Mark F. Palomino, New York (Sandra A. Joseph of counsel), for New York Division of Housing and Community Renewal, respondent.
Cullen & Associates, P.C., New York (Wayne L. Desimone of counsel), for Pwv Acquisition, LLC, respondent.
Determination of respondent New York Division of Housing and Community Renewal (DHCR), dated April 3, 2019, which denied petitioner tenant’s petition for administrative review challenging the Rent Administrator’s determination that respondent landlord proved its costs for Individual Apartment Improvements (IAIs) were not inflated, unanimously confirmed, the petition denied, and the proceeding brought pursuant to CPLR article 78 (transferred to this Court by order of Supreme Court, New York County [Arthur F. Engoron, J.], entered November 8, 2019), dismissed, without costs.
Supreme Court should have disposed of this proceeding on the merits, as the petition does not raise an issue of substantial evidence submitted during a “quasi-judicial evidentiary hearing” (Matter of Halperin v City of New Rochelle, 24 AD3d 768, 769 [2d Dept 2005], lv dismissed 6 NY3d 890 ; see Matter of Modlin v Kelly, 121 AD3d 464 [1st Dept 2014], lv denied 25 NY3d 907 ). Nonetheless, this Court is authorized to address the merits (see Matter of Halperin, 24 AD3d at 772-773).
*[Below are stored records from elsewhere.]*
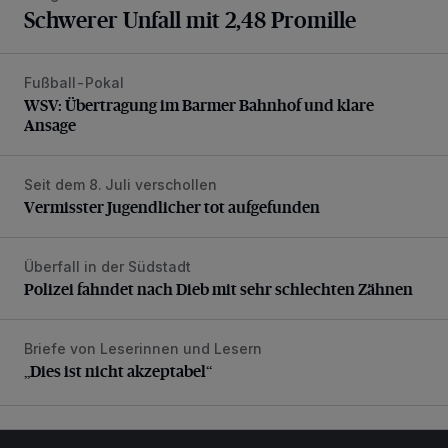
Schwerer Unfall mit 2,48 Promille
Fußball-Pokal
WSV: Übertragung im Barmer Bahnhof und klare Ansage
WSV: Übertragung im Barmer Bahnhof und klare
Ansage
Seit dem 8. Juli verschollen
Vermisster Jugendlicher tot aufgefunden
Vermisster Jugendlicher tot aufgefunden
Überfall in der Südstadt
Polizei fahndet nach Dieb mit sehr schlechten Zähnen
Polizei fahndet nach Dieb mit sehr schlechten Zähnen
Briefe von Leserinnen und Lesern
„Dies ist nicht akzeptabel“
„Dies ist nicht akzeptabel“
DHCR’s determination was not arbitrary and capricious (see CPLR 7803). The Deputy Commissioner’s determination, that DHCR Operational Bulletin 2016-1, which he himself issued, did not apply retroactively to IAIs performed years before it became effective, was “not irrational or unreasonable” (Samiento v World Yacht Inc., 10 NY3d 70, 79  [internal quotation marks omitted]). As such, respondent landlord’s evidence supporting the rent increase, based on a complete apartment renovation before petitioner took occupancy, complied with DHCR Policy Statement 90-10. Petitioner’s assertion before the Rent Administrator that work was ongoing when he first viewed the apartment was “not sufficiently compelling” to find that “DHCR’s reliance on the landlord’s documents” for the work’s completion date was “arbitrary and capricious” (Matter of Hanjorgiris v Lynch, 298 AD2d 251, 251 [1st Dept 2002]). As for the landlord’s claimed costs, “[i]t was for DHCR to weigh the evidence,” and this Court must not “substitute its own view for that of DHCR” (Matter of Jane St. Co. v State Div. of Hous. & Community Renewal, 165 AD2d 758, 758 [1st Dept 1990], lv denied 77 NY2d 801 ). Furthermore, DHCR was barred by from considering evidence not submitted before the Rent Administrator, as petitioner did not establish that the new evidence “could not reasonably have been offered or included” earlier (9 NYCRR 2529.6; see Matter of Gilman v New York State Div. of Hous. & Community Renewal, 99 NY2d 144, 150 ).THIS CONSTITUTES THE DECISION AND ORDER
OF THE SUPREME COURT, APPELLATE DIVISION, FIRST DEPARTMENT.